In first edition UNIX, which predates C, exec took as arguments a filename and the address of a list of pointers to NUL-terminated argument strings terminated by a NULL pointer. From the man page:

sys exec; name; args      / exec = 11.
name: <...\0>
...
args: arg1; arg2; ...; 0
arg1: <...\0>
...

The kernel counted up the arguments and provided the new image with the arg count followed by a list of pointers to copies of the argument strings, at the top of the stack. From the man page:

sp--> nargs
      arg1
      ...
      argn

arg1: <arg1\0>
...
argn: <argn\0>

(The kernel source is here; I haven't looked to see if the kernel actually wrote something after the pointer to the last argument.)

At some point, up through the 6th edition, the documentation for exec, execl, and execv began to note that the kernel placed a -1 after the arg pointers. The man page says:

Argv is not directly usable in another execv, since argv[argc] is -1 and not 0.

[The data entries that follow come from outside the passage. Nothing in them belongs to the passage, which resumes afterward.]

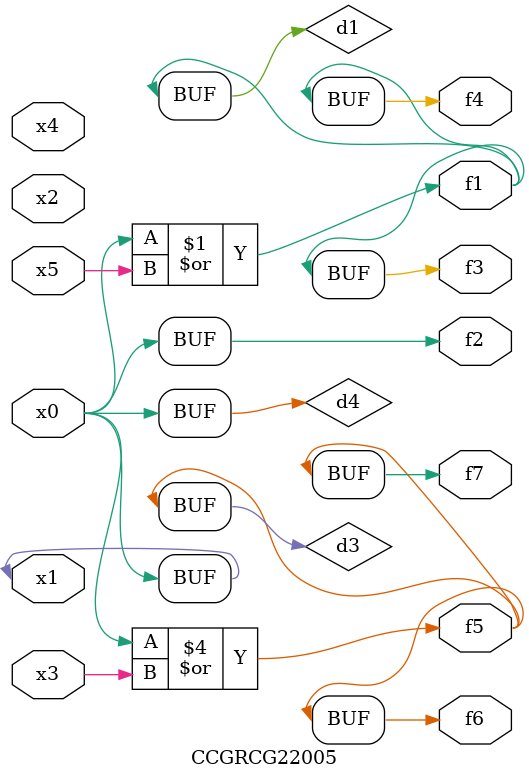
<source format=v>
module CCGRCG22005(
	input x0, x1, x2, x3, x4, x5,
	output f1, f2, f3, f4, f5, f6, f7
);

	wire d1, d2, d3, d4;

	or (d1, x0, x5);
	xnor (d2, x1, x4);
	or (d3, x0, x3);
	buf (d4, x0, x1);
	assign f1 = d1;
	assign f2 = d4;
	assign f3 = d1;
	assign f4 = d1;
	assign f5 = d3;
	assign f6 = d3;
	assign f7 = d3;
endmodule

</source>
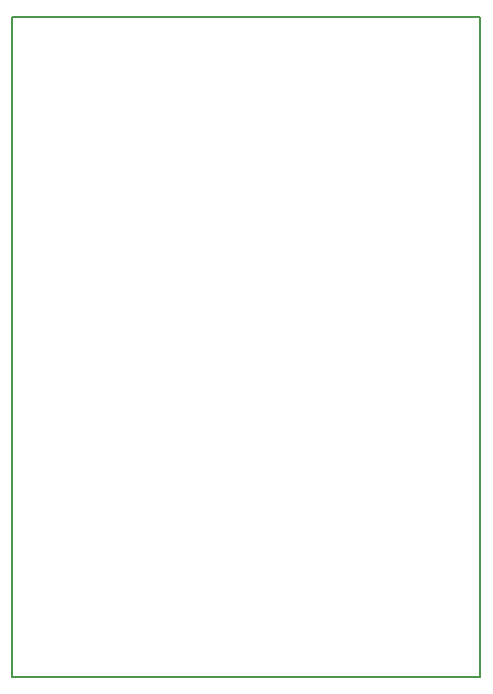
<source format=gbr>
G04 start of page 4 for group 2 idx 2 *
G04 Title: (unknown), outline *
G04 Creator: pcb 1.99z *
G04 CreationDate: Sun 31 May 2020 07:54:01 PM GMT UTC *
G04 For: mark *
G04 Format: Gerber/RS-274X *
G04 PCB-Dimensions (mil): 2200.00 2300.00 *
G04 PCB-Coordinate-Origin: lower left *
%MOIN*%
%FSLAX25Y25*%
%LNOUTLINE*%
%ADD44C,0.0050*%
G54D44*X202000Y7000D02*X46000D01*
X202000Y227000D02*Y7000D01*
X46000Y227000D02*X202000D01*
X46000Y7000D02*Y227000D01*
M02*

</source>
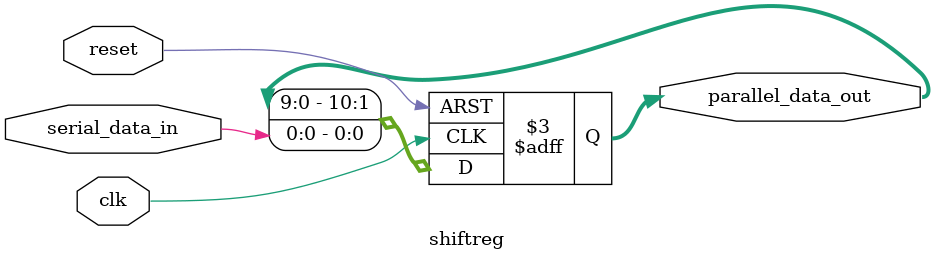
<source format=sv>
/*module shiftreg#(parameter N = 11)
				(input 	logic clk,
				 input 	logic reset,// load, 
				 input 	logic sin,
				 //input 	logic [N-1:0] d,
				 output logic [N-1:0] q//,
				 output logic sout);
	always_ff@(posedge clk, posedge reset)
		if (reset)		q <= 0;
		//else if (load)	q <= d;
		else			q <= {q[N-2:0], sin};
		
	//assign sout = q[N-1];
endmodule
*/
module shiftreg(input  logic clk,
				input  logic reset, 
				input  logic serial_data_in,
				//output logic reset_out,
				output logic [10:0] parallel_data_out);

always @ ( posedge clk or negedge reset)
	begin
	  if (!reset) 
		begin
			parallel_data_out <= 11'b0;
		end
	  else  
		 parallel_data_out[10:0] <= {parallel_data_out[9:0],serial_data_in};
	end
endmodule
</source>
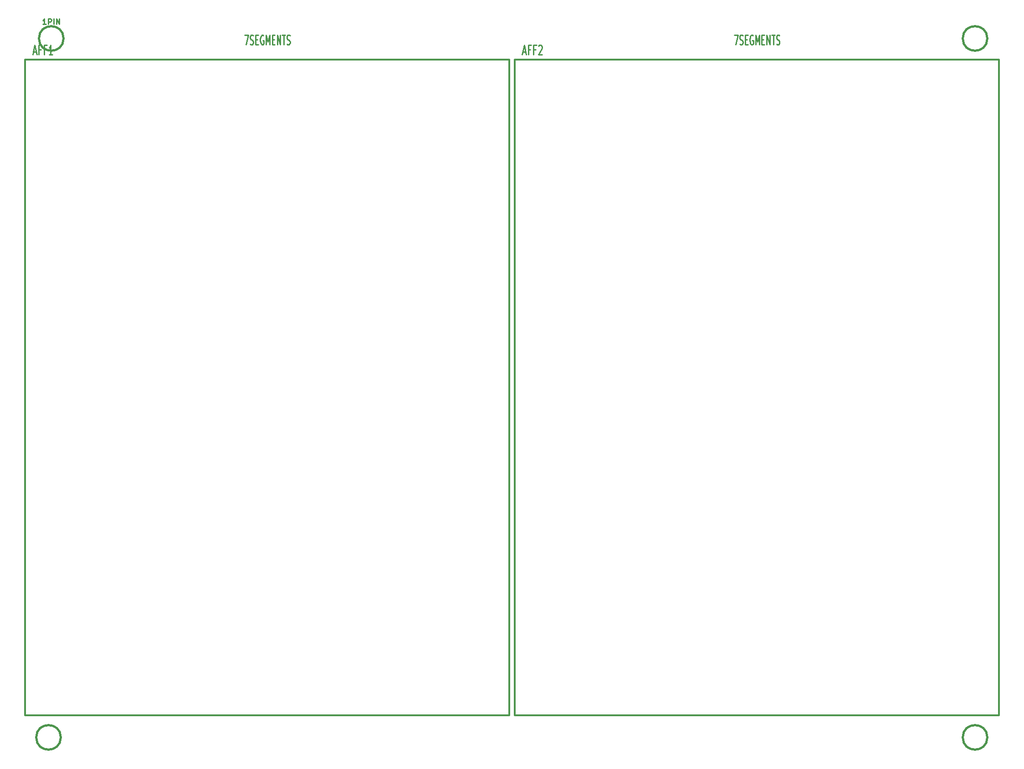
<source format=gto>
G04 (created by PCBNEW (2013-07-07 BZR 4022)-stable) date 6/9/2015 5:45:07 PM*
%MOIN*%
G04 Gerber Fmt 3.4, Leading zero omitted, Abs format*
%FSLAX34Y34*%
G01*
G70*
G90*
G04 APERTURE LIST*
%ADD10C,0.00590551*%
%ADD11C,0.012*%
%ADD12C,0.015*%
%ADD13C,0.01125*%
%ADD14C,0.01*%
G04 APERTURE END LIST*
G54D10*
G54D11*
X62322Y-36366D02*
X62322Y-84397D01*
X97755Y-36366D02*
X97755Y-84397D01*
X62322Y-36366D02*
X97755Y-36366D01*
X97755Y-84397D02*
X62322Y-84397D01*
X26496Y-36366D02*
X26496Y-84397D01*
X61929Y-36366D02*
X61929Y-84397D01*
X26496Y-36366D02*
X61929Y-36366D01*
X61929Y-84397D02*
X26496Y-84397D01*
G54D12*
X29100Y-86000D02*
G75*
G03X29100Y-86000I-900J0D01*
G74*
G01*
X96900Y-86000D02*
G75*
G03X96900Y-86000I-900J0D01*
G74*
G01*
X96900Y-34800D02*
G75*
G03X96900Y-34800I-900J0D01*
G74*
G01*
X29300Y-34800D02*
G75*
G03X29300Y-34800I-900J0D01*
G74*
G01*
G54D13*
X62905Y-35780D02*
X63119Y-35780D01*
X62862Y-35980D02*
X63012Y-35280D01*
X63162Y-35980D01*
X63462Y-35613D02*
X63312Y-35613D01*
X63312Y-35980D02*
X63312Y-35280D01*
X63526Y-35280D01*
X63847Y-35613D02*
X63697Y-35613D01*
X63697Y-35980D02*
X63697Y-35280D01*
X63912Y-35280D01*
X64062Y-35346D02*
X64083Y-35313D01*
X64126Y-35280D01*
X64233Y-35280D01*
X64276Y-35313D01*
X64297Y-35346D01*
X64319Y-35413D01*
X64319Y-35480D01*
X64297Y-35580D01*
X64040Y-35980D01*
X64319Y-35980D01*
G54D14*
X78382Y-34551D02*
X78649Y-34551D01*
X78477Y-35251D01*
X78782Y-35218D02*
X78839Y-35251D01*
X78934Y-35251D01*
X78973Y-35218D01*
X78992Y-35185D01*
X79011Y-35118D01*
X79011Y-35051D01*
X78992Y-34985D01*
X78973Y-34951D01*
X78934Y-34918D01*
X78858Y-34885D01*
X78820Y-34851D01*
X78801Y-34818D01*
X78782Y-34751D01*
X78782Y-34685D01*
X78801Y-34618D01*
X78820Y-34585D01*
X78858Y-34551D01*
X78953Y-34551D01*
X79011Y-34585D01*
X79182Y-34885D02*
X79315Y-34885D01*
X79373Y-35251D02*
X79182Y-35251D01*
X79182Y-34551D01*
X79373Y-34551D01*
X79753Y-34585D02*
X79715Y-34551D01*
X79658Y-34551D01*
X79601Y-34585D01*
X79563Y-34651D01*
X79544Y-34718D01*
X79525Y-34851D01*
X79525Y-34951D01*
X79544Y-35085D01*
X79563Y-35151D01*
X79601Y-35218D01*
X79658Y-35251D01*
X79696Y-35251D01*
X79753Y-35218D01*
X79773Y-35185D01*
X79773Y-34951D01*
X79696Y-34951D01*
X79944Y-35251D02*
X79944Y-34551D01*
X80077Y-35051D01*
X80211Y-34551D01*
X80211Y-35251D01*
X80401Y-34885D02*
X80534Y-34885D01*
X80592Y-35251D02*
X80401Y-35251D01*
X80401Y-34551D01*
X80592Y-34551D01*
X80763Y-35251D02*
X80763Y-34551D01*
X80992Y-35251D01*
X80992Y-34551D01*
X81125Y-34551D02*
X81353Y-34551D01*
X81239Y-35251D02*
X81239Y-34551D01*
X81468Y-35218D02*
X81525Y-35251D01*
X81620Y-35251D01*
X81658Y-35218D01*
X81677Y-35185D01*
X81696Y-35118D01*
X81696Y-35051D01*
X81677Y-34985D01*
X81658Y-34951D01*
X81620Y-34918D01*
X81544Y-34885D01*
X81506Y-34851D01*
X81487Y-34818D01*
X81468Y-34751D01*
X81468Y-34685D01*
X81487Y-34618D01*
X81506Y-34585D01*
X81544Y-34551D01*
X81639Y-34551D01*
X81696Y-34585D01*
G54D13*
X27078Y-35780D02*
X27292Y-35780D01*
X27035Y-35980D02*
X27185Y-35280D01*
X27335Y-35980D01*
X27635Y-35613D02*
X27485Y-35613D01*
X27485Y-35980D02*
X27485Y-35280D01*
X27699Y-35280D01*
X28021Y-35613D02*
X27871Y-35613D01*
X27871Y-35980D02*
X27871Y-35280D01*
X28085Y-35280D01*
X28492Y-35980D02*
X28235Y-35980D01*
X28364Y-35980D02*
X28364Y-35280D01*
X28321Y-35380D01*
X28278Y-35446D01*
X28235Y-35480D01*
G54D14*
X42555Y-34551D02*
X42822Y-34551D01*
X42651Y-35251D01*
X42955Y-35218D02*
X43012Y-35251D01*
X43108Y-35251D01*
X43146Y-35218D01*
X43165Y-35185D01*
X43184Y-35118D01*
X43184Y-35051D01*
X43165Y-34985D01*
X43146Y-34951D01*
X43108Y-34918D01*
X43031Y-34885D01*
X42993Y-34851D01*
X42974Y-34818D01*
X42955Y-34751D01*
X42955Y-34685D01*
X42974Y-34618D01*
X42993Y-34585D01*
X43031Y-34551D01*
X43127Y-34551D01*
X43184Y-34585D01*
X43355Y-34885D02*
X43489Y-34885D01*
X43546Y-35251D02*
X43355Y-35251D01*
X43355Y-34551D01*
X43546Y-34551D01*
X43927Y-34585D02*
X43889Y-34551D01*
X43831Y-34551D01*
X43774Y-34585D01*
X43736Y-34651D01*
X43717Y-34718D01*
X43698Y-34851D01*
X43698Y-34951D01*
X43717Y-35085D01*
X43736Y-35151D01*
X43774Y-35218D01*
X43831Y-35251D01*
X43870Y-35251D01*
X43927Y-35218D01*
X43946Y-35185D01*
X43946Y-34951D01*
X43870Y-34951D01*
X44117Y-35251D02*
X44117Y-34551D01*
X44251Y-35051D01*
X44384Y-34551D01*
X44384Y-35251D01*
X44574Y-34885D02*
X44708Y-34885D01*
X44765Y-35251D02*
X44574Y-35251D01*
X44574Y-34551D01*
X44765Y-34551D01*
X44936Y-35251D02*
X44936Y-34551D01*
X45165Y-35251D01*
X45165Y-34551D01*
X45298Y-34551D02*
X45527Y-34551D01*
X45412Y-35251D02*
X45412Y-34551D01*
X45641Y-35218D02*
X45698Y-35251D01*
X45793Y-35251D01*
X45831Y-35218D01*
X45851Y-35185D01*
X45870Y-35118D01*
X45870Y-35051D01*
X45851Y-34985D01*
X45831Y-34951D01*
X45793Y-34918D01*
X45717Y-34885D01*
X45679Y-34851D01*
X45660Y-34818D01*
X45641Y-34751D01*
X45641Y-34685D01*
X45660Y-34618D01*
X45679Y-34585D01*
X45717Y-34551D01*
X45812Y-34551D01*
X45870Y-34585D01*
X28009Y-33761D02*
X27780Y-33761D01*
X27895Y-33761D02*
X27895Y-33361D01*
X27857Y-33419D01*
X27819Y-33457D01*
X27780Y-33476D01*
X28180Y-33761D02*
X28180Y-33361D01*
X28333Y-33361D01*
X28371Y-33380D01*
X28390Y-33400D01*
X28409Y-33438D01*
X28409Y-33495D01*
X28390Y-33533D01*
X28371Y-33552D01*
X28333Y-33571D01*
X28180Y-33571D01*
X28580Y-33761D02*
X28580Y-33361D01*
X28771Y-33761D02*
X28771Y-33361D01*
X29000Y-33761D01*
X29000Y-33361D01*
M02*

</source>
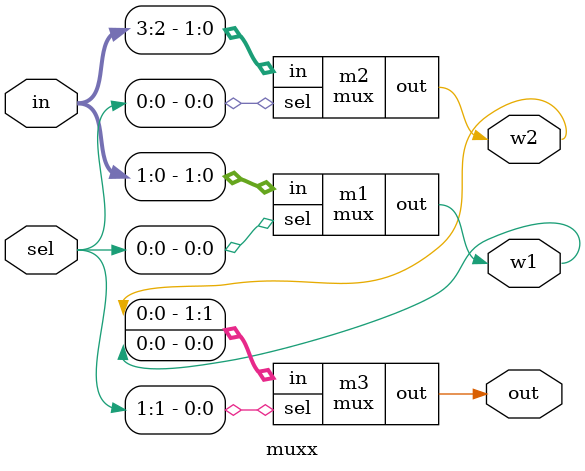
<source format=v>
`timescale 1ns / 1ps

module mux(
    input [1:0] in,
    input sel,
    output reg out 
    );
    
    always @(*)
    begin
        case(sel)
            1'b0: out=in[0];
            1'b1: out=in[1];
        endcase
    end
endmodule

module muxx(
    output out,
    input [3:0]in,
    input [1:0]sel,
    output w1,w2
    );
    
    mux m1(.out(w1),.in(in[1:0]),.sel(sel[0]));
    mux m2(.out(w2),.in(in[3:2]),.sel(sel[0]));
    mux m3(.out(out),.in({w2,w1}),.sel(sel[1]));
    
endmodule

</source>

At this point, you could argue that argc was redundant, but programs had, for some time, been using it rather than looking through the argument list for -1. For example, here's the beginning of cal.c:

main(argc, argv)
char *argv[];
{
    if(argc < 2) {
        printf("usage: cal [month] year\n");
        exit();
    }

In 7th edition, exec was changed to add a NULL pointer after the argument strings, and this was followed by a list of pointers to the environment strings, and another NULL. The man page says:

Argv is directly usable in another execv because argv[argc] is 0.